• Task to complete: Check each line of the listing below for the string "removed", and copy the ones that have it.

• Record set:
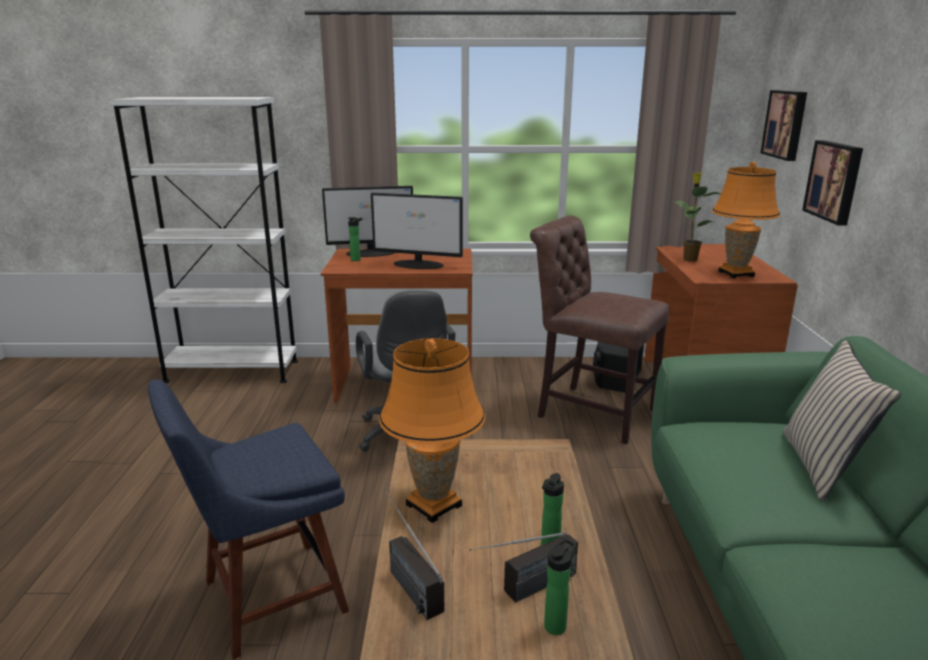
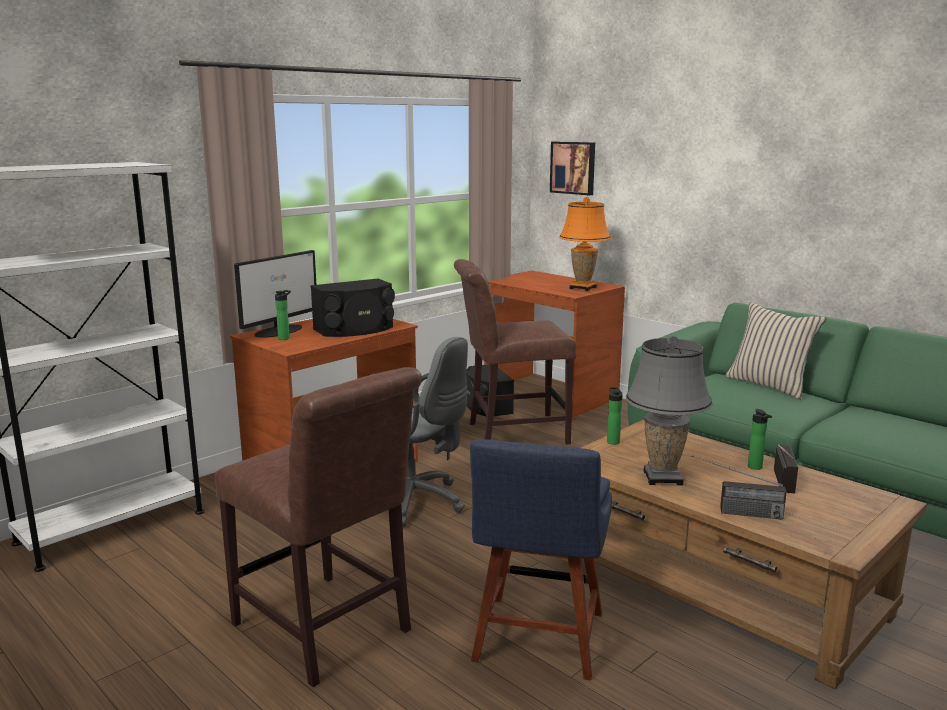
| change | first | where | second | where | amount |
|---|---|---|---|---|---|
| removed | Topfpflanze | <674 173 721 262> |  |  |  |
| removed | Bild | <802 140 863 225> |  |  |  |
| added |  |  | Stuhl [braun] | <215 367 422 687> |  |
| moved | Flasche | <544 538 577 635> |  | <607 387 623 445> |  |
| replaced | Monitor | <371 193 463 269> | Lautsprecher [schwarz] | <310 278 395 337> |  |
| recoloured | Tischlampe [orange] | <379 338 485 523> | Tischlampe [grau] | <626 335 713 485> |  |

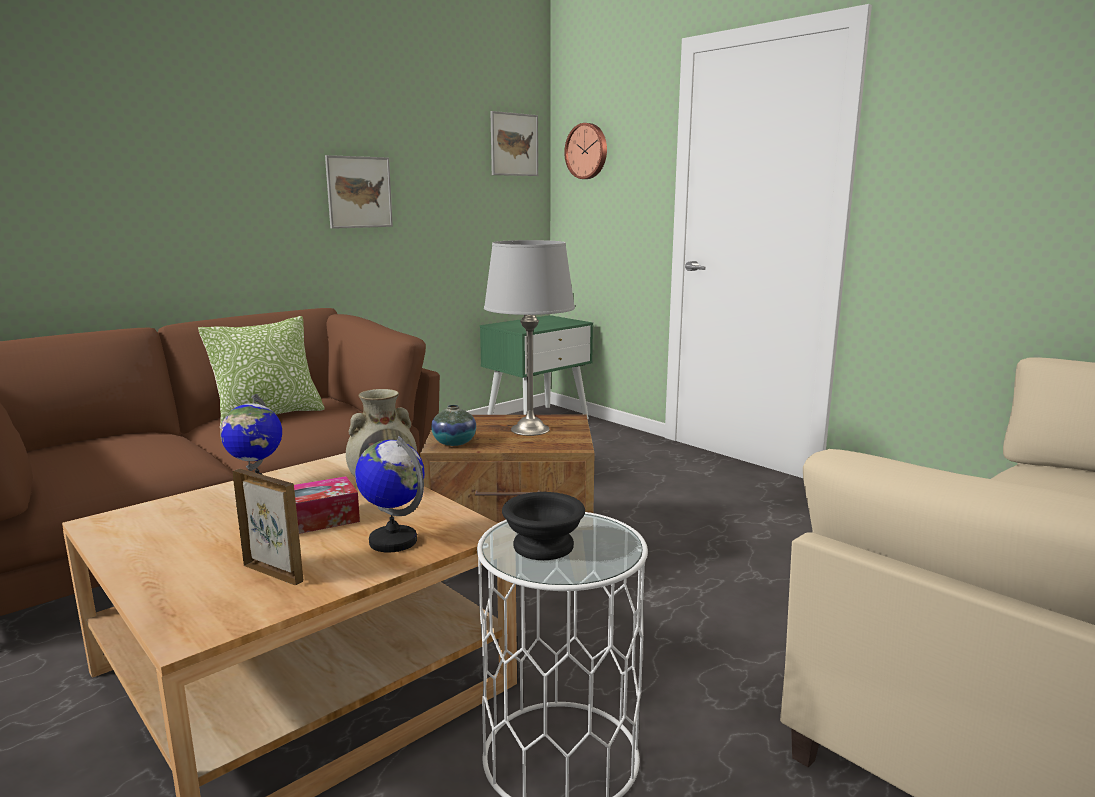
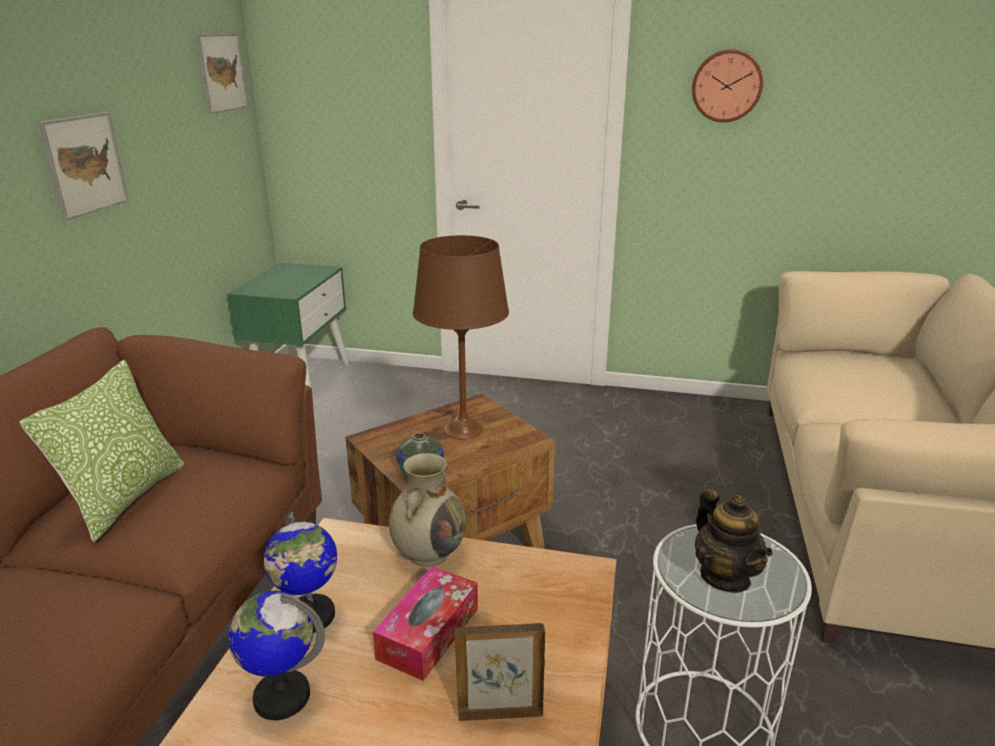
| change | first | where | second | where | amount |
|---|---|---|---|---|---|
| moved | Globus | <355 436 424 553> |  | <228 590 325 720> |  |
| moved | Wanduhr | <564 123 607 179> |  | <692 49 763 122> |  |
| replaced | Schüssel [schwarz] | <502 492 585 560> | Teekanne | <695 488 773 593> |  |
| recoloured | Tischlampe [grau] | <484 240 575 436> | Tischlampe [braun] | <413 235 509 440> |  |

• Problem solution:
| removed | Topfpflanze | <674 173 721 262> |  |  |  |
| removed | Bild | <802 140 863 225> |  |  |  |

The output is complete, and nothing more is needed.